In the Economist piece Brahic touches on the tipping point argument, in the most banal and conventional way possible: “Studies suggest that… the shrinking gap between polar and tropical temperatures – may affect weather patterns and extremes in temperate zones.” Only in bad ways, of course, the science being settled that all impacts of warming are bad. Thus “Positive-feedback loops risk the release of increasing amounts of methane stored in the Arctic’s permafrost. And the accelerating melt of the Greenland ice sheet contributes to rising seas and, as a result, devastating tropical cyclones.” Which have been declining for 40 years but why get hung up on science when we’re busy communicating deep thoughts like: “In the meantime, ice is pitted against oil and gas.”

7 comments on “We just fiddle this dial here and...”
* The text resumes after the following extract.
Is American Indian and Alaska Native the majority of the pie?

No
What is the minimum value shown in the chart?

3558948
  1. Hubris and Nemesis are Greek, not Latin.
    The main point remains valid. The idea that the Earth's atmosphere has ever had a fixed state is horrifyingly ignorant. Even the oxygen composition of the air has changed quite dramatically over time--it's how the dinosaurs took over from mammal-like reptiles.

  2. I am old enough to remember the "earth is cooling" scare in the early 70's. Think I remember the suggestion to spread black carbon on the arctic ice to melt it. Carbon probably from coal. If they did this, atleast it would sink when the ice melted and would be sequestered at the bottom of the Arctic Ocean. Both questions are in response to a biased question (eg. I want a diet to stress my heart long term. What should I eat?) and should be automatically rejected.
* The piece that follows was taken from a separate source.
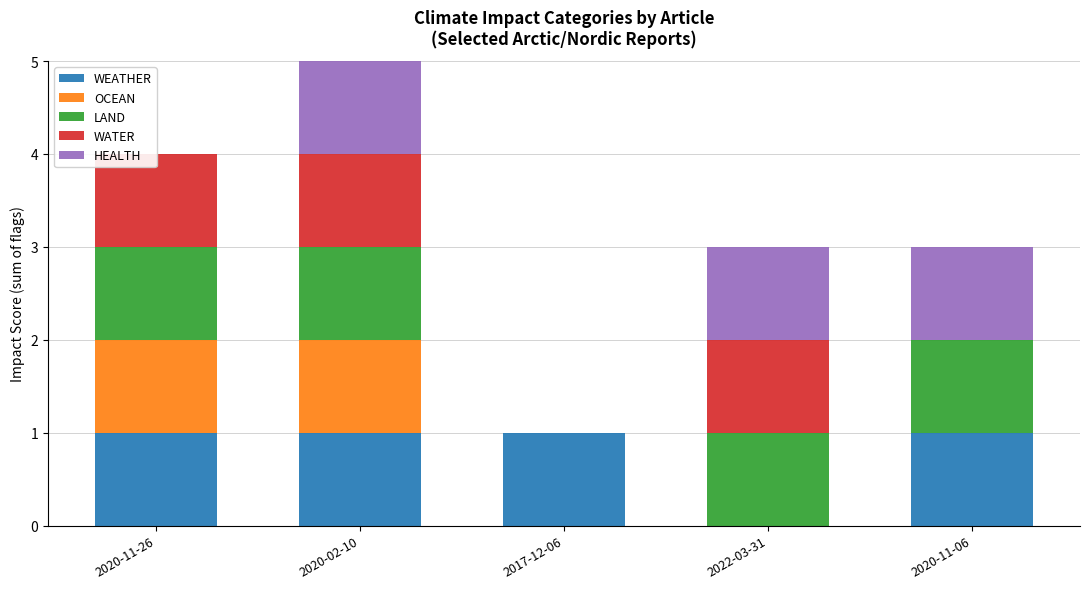

What is the total value across all series at 2020-11-06?

3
  3. My question has always been for those who are absolutely certain that humans have already warmed the planet - what is the "correct" temperature? Was it what we had in the 1970's? 5 years ago? 200 years ago? Is it based on sea water temperatures or land based? And where?
    Same thing for CO2 levels - since many seem convinced that CO2 is the sole, one and only, determinant of global temperatures - what is the "correct" CO2 level? And - based on what? Plants, mollusks and corals are certainly doing much better with current levels ~400ppm than they were at 200ppm. After all - I believe that many life forms with hard exoskeletons evolved precisely because of much higher CO2 levels which allowed them to form calcium carbonate shells.
    My observation has been that most people seem to believe that earth's correct temperature was what they grew up with during their childhood. Anything other than that and they become certain that we have caused global temperature fluctuations somehow. The ignorance out there is astounding. . .

  4. Err - who recalls the angst about acid rain in the 70s? As I remember it, blame was placed on the sulphur dioxides from coal powered industry, washing out as sulphuric acids, killing forests and dissolving buildings. What could possibly go wrong?

  5. I stand with my stated position that anyone attempting one of these geo-engineering experiments first needs to be made aware of and forced to sign a document acknowledging that if this goes badly, they they will be first to die. I suggest the William Wallace model, rewatch the end of Braveheart if you need a reminder. For the greatest mass murder in history we should have the worst imaginable punishment. We are in the position we are in, on many things not just climate, because there truly are no penalties for being wrong, that needs to change.

  6. In line with Pat Robinson's recommendation above, I would like to add something I heard many years ago: "stupidity should be painful." With today's scientific advancements, maybe geneticists could give that a try.